[[ Exercise input open ]]
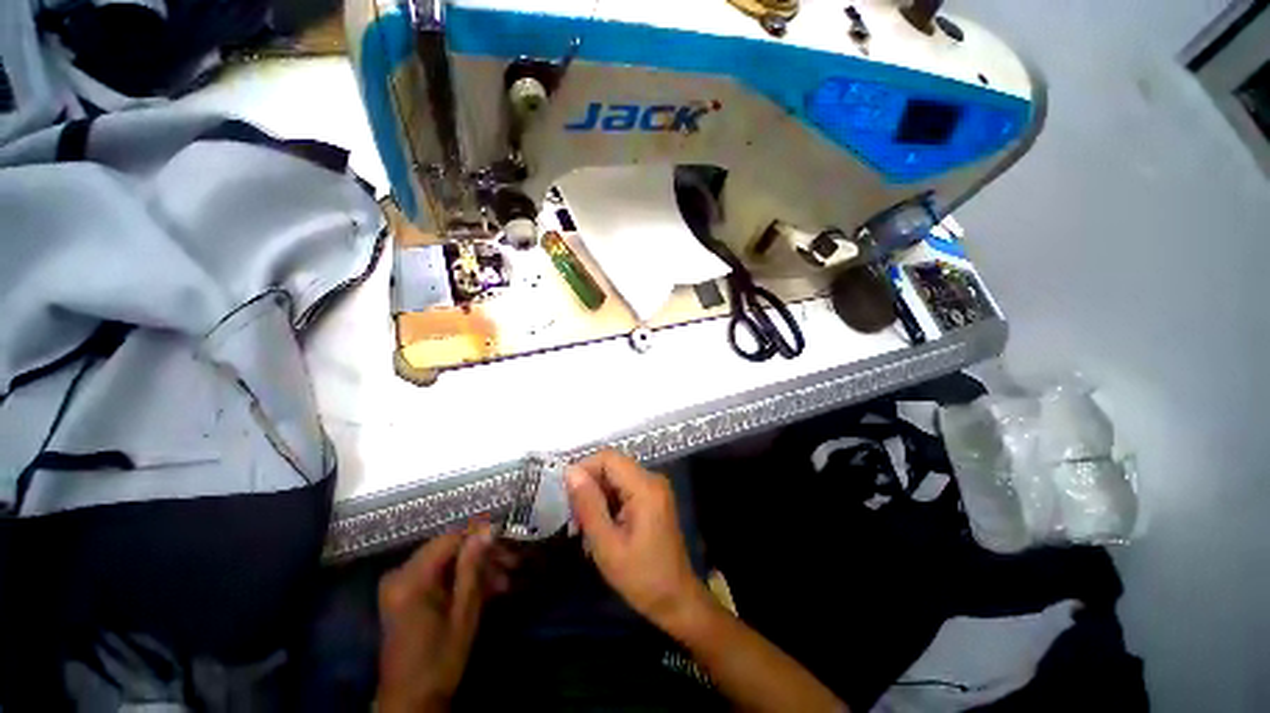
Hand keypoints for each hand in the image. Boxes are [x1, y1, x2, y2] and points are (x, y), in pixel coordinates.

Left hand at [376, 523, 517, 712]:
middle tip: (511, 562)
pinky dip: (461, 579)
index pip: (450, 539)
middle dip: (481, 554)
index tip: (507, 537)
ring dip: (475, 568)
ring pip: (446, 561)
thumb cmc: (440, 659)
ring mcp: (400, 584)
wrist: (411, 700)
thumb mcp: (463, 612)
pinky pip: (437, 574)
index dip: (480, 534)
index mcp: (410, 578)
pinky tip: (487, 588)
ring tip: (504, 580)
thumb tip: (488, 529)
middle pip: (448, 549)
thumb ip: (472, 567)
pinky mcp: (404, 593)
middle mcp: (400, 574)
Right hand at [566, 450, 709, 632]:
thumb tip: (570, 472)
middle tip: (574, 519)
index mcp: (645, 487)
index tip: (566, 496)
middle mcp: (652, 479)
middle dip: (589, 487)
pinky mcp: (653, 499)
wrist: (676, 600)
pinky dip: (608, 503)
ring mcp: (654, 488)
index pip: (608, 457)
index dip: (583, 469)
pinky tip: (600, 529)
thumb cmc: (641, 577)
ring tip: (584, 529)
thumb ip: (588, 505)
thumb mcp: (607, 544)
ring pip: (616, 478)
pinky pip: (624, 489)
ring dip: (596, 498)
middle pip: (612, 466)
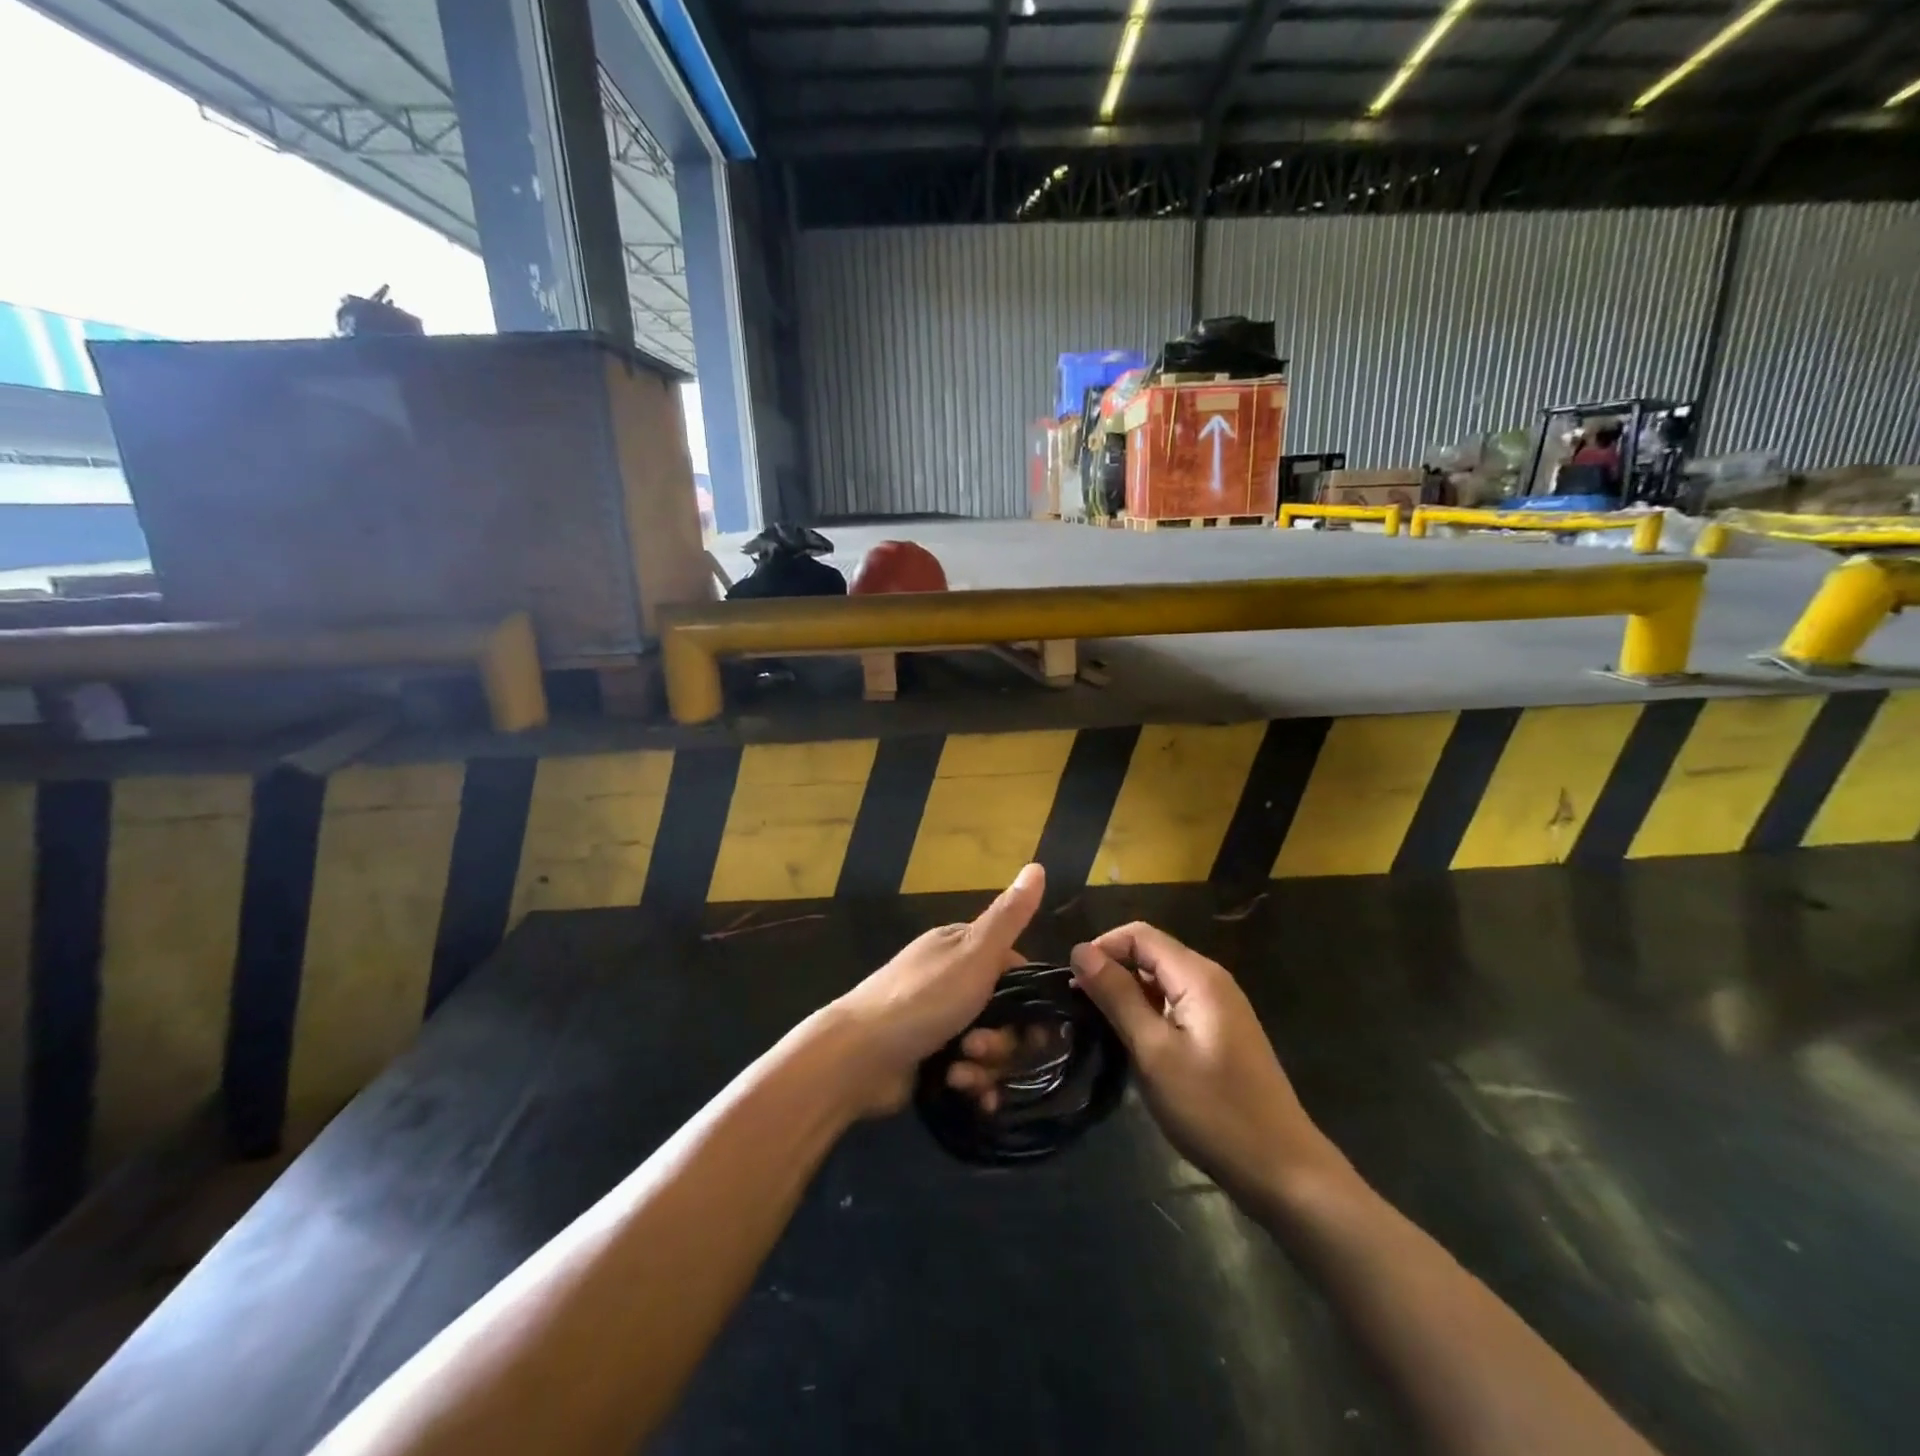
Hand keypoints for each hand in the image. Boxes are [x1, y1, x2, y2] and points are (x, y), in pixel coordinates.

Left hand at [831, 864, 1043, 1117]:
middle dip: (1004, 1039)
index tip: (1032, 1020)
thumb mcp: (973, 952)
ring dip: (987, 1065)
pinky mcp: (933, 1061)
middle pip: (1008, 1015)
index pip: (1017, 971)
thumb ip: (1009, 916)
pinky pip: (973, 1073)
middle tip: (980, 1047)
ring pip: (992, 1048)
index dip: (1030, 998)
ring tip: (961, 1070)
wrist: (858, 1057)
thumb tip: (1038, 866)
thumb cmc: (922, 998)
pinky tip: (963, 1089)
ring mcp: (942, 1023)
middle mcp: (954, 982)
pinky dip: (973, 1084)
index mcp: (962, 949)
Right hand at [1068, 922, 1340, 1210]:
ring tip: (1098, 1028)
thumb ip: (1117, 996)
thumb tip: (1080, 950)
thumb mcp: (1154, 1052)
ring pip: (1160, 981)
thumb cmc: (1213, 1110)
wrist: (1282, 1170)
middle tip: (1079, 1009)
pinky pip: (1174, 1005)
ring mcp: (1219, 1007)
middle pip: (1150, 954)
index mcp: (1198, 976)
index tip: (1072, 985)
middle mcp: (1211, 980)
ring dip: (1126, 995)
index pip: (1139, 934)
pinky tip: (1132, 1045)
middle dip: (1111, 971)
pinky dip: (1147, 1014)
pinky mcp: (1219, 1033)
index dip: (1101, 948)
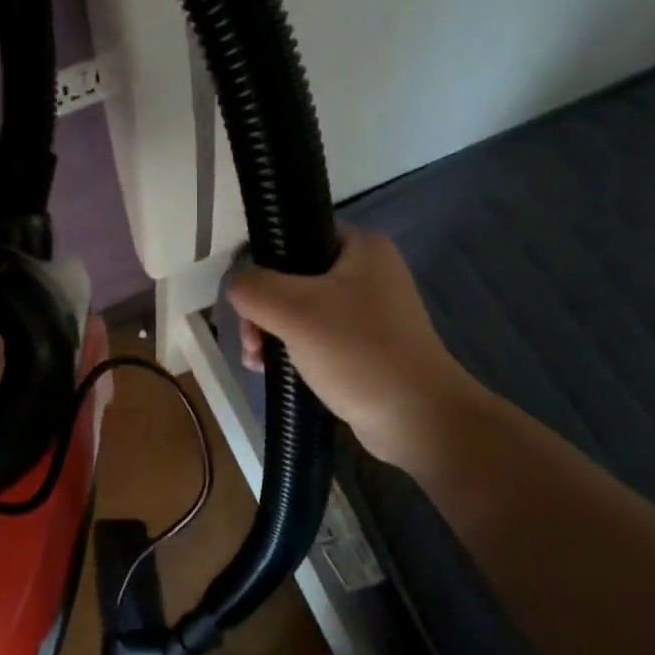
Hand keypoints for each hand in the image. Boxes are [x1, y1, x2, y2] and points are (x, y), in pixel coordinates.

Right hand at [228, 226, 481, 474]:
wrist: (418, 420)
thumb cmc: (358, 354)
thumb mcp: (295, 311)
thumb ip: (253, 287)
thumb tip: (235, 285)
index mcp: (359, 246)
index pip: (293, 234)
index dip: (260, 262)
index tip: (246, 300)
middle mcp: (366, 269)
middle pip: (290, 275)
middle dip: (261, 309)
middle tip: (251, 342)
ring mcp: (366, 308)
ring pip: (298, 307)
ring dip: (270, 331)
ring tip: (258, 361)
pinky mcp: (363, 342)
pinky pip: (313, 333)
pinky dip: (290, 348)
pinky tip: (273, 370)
[[ Exercise input closed ]]
Task prompt
Go through the records above, find each line with the string "Right", and copy it.

Solution for this task
Right hand at [566, 450, 709, 632]:
Right hand at [1068, 922, 1340, 1210]:
Right hand at [228, 226, 481, 474]:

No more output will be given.